● What you have to do
All of the entries below need repeating exactly, apart from their images.

[Information provided — start]

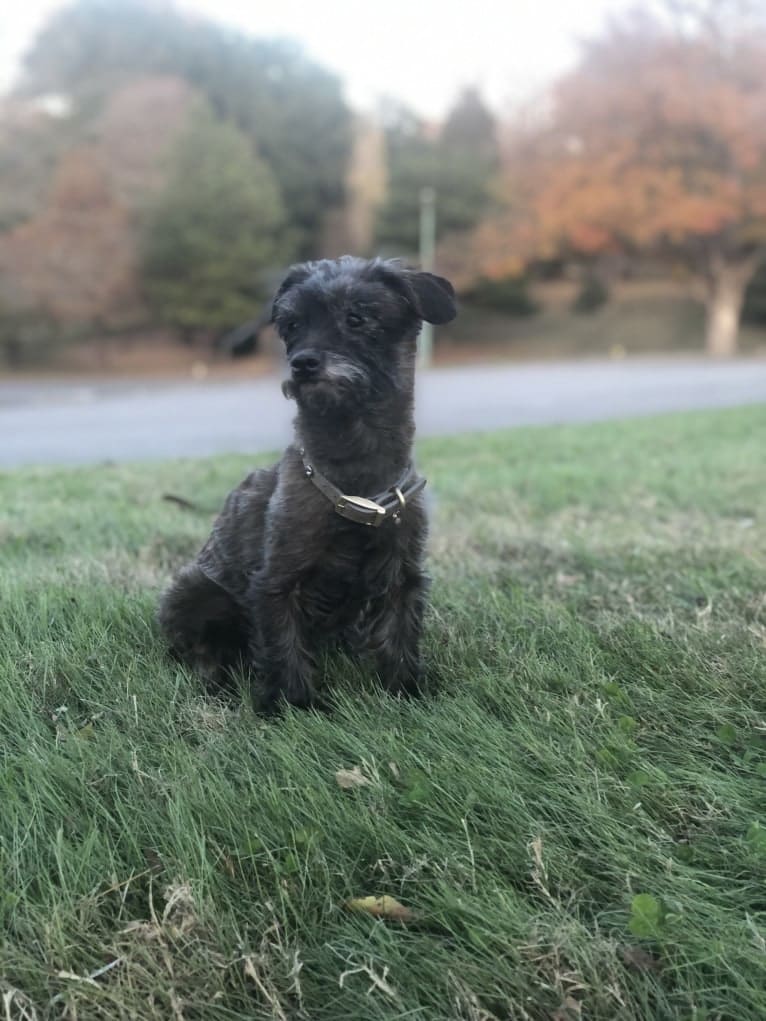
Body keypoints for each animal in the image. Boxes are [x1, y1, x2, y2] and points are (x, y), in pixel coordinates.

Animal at [156, 257, 455, 710]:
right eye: (292, 325)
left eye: (356, 318)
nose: (303, 363)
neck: (355, 481)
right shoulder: (278, 581)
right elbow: (283, 644)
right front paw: (293, 706)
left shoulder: (402, 573)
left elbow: (399, 633)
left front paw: (406, 690)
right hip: (197, 593)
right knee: (208, 648)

[Information provided — finish]

● Solution for this task
Body keypoints for each animal in the image. Boxes are [x1, y1, x2, y2] and points are (x, y), in pixel coordinates.

Animal at [156, 257, 455, 710]:
right eye: (292, 325)
left eye: (356, 318)
nose: (303, 363)
neck: (355, 481)
right shoulder: (278, 581)
right elbow: (283, 644)
right front paw: (293, 706)
left shoulder: (402, 573)
left elbow: (399, 633)
left front paw: (406, 690)
right hip: (197, 593)
right knee: (208, 648)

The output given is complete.